Exercise brief
Return each line of the data below verbatim, in its original order and without any alteration.

Supplied records

┌────────

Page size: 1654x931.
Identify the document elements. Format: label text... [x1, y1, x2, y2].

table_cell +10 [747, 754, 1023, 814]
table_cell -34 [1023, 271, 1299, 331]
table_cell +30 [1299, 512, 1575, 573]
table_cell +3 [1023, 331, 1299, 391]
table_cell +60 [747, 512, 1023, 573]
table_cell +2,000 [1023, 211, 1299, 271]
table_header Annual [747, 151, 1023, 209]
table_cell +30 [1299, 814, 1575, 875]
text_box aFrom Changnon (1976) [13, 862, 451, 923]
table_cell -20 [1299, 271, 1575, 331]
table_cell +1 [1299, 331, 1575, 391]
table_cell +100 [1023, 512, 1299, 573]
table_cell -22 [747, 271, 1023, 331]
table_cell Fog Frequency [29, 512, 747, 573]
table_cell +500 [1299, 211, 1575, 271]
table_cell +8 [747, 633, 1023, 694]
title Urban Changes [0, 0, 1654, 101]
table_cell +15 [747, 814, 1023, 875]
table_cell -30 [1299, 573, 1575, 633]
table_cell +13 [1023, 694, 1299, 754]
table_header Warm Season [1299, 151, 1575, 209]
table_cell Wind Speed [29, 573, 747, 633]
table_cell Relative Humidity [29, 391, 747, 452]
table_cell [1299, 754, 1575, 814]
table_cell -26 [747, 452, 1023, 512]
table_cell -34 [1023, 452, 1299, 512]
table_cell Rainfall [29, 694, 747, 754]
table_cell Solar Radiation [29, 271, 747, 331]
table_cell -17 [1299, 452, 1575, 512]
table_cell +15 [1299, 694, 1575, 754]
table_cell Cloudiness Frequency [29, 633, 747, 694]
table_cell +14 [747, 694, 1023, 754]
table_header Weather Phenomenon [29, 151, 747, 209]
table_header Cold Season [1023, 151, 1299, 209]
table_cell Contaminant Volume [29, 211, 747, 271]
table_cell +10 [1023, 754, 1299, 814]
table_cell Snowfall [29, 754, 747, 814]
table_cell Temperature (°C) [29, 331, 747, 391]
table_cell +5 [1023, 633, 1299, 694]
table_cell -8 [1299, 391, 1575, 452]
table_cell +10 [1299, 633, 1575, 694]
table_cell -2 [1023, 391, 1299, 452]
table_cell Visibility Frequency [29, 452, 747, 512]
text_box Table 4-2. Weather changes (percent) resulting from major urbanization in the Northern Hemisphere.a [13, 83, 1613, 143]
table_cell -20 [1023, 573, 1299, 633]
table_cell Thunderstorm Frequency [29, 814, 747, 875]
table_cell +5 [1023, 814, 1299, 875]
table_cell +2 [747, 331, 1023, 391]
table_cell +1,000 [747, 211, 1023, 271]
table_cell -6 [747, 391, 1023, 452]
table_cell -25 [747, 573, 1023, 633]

└────────

Correct response
Page size: 1654x931.
Identify the document elements. Format: label text... [x1, y1, x2, y2].

table_cell +10 [747, 754, 1023, 814]
table_cell -34 [1023, 271, 1299, 331]
table_cell +30 [1299, 512, 1575, 573]
table_cell +3 [1023, 331, 1299, 391]
table_cell +60 [747, 512, 1023, 573]
table_cell +2,000 [1023, 211, 1299, 271]
table_header Annual [747, 151, 1023, 209]
table_cell +30 [1299, 814, 1575, 875]
text_box aFrom Changnon (1976) [13, 862, 451, 923]
table_cell -20 [1299, 271, 1575, 331]
table_cell +1 [1299, 331, 1575, 391]
table_cell +100 [1023, 512, 1299, 573]
table_cell -22 [747, 271, 1023, 331]
table_cell Fog Frequency [29, 512, 747, 573]
table_cell +500 [1299, 211, 1575, 271]
table_cell +8 [747, 633, 1023, 694]
title Urban Changes [0, 0, 1654, 101]
table_cell +15 [747, 814, 1023, 875]
table_cell -30 [1299, 573, 1575, 633]
table_cell +13 [1023, 694, 1299, 754]
table_header Warm Season [1299, 151, 1575, 209]
table_cell Wind Speed [29, 573, 747, 633]
table_cell Relative Humidity [29, 391, 747, 452]
table_cell [1299, 754, 1575, 814]
table_cell -26 [747, 452, 1023, 512]
table_cell -34 [1023, 452, 1299, 512]
table_cell Rainfall [29, 694, 747, 754]
table_cell Solar Radiation [29, 271, 747, 331]
table_cell -17 [1299, 452, 1575, 512]
table_cell +15 [1299, 694, 1575, 754]
table_cell Cloudiness Frequency [29, 633, 747, 694]
table_cell +14 [747, 694, 1023, 754]
table_header Weather Phenomenon [29, 151, 747, 209]
table_header Cold Season [1023, 151, 1299, 209]
table_cell Contaminant Volume [29, 211, 747, 271]
table_cell +10 [1023, 754, 1299, 814]
table_cell Snowfall [29, 754, 747, 814]
table_cell Temperature (°C) [29, 331, 747, 391]
table_cell +5 [1023, 633, 1299, 694]
table_cell -8 [1299, 391, 1575, 452]
table_cell +10 [1299, 633, 1575, 694]
table_cell -2 [1023, 391, 1299, 452]
table_cell Visibility Frequency [29, 452, 747, 512]
text_box Table 4-2. Weather changes (percent) resulting from major urbanization in the Northern Hemisphere.a [13, 83, 1613, 143]
table_cell -20 [1023, 573, 1299, 633]
table_cell Thunderstorm Frequency [29, 814, 747, 875]
table_cell +5 [1023, 814, 1299, 875]
table_cell +2 [747, 331, 1023, 391]
table_cell +1,000 [747, 211, 1023, 271]
table_cell -6 [747, 391, 1023, 452]
table_cell -25 [747, 573, 1023, 633]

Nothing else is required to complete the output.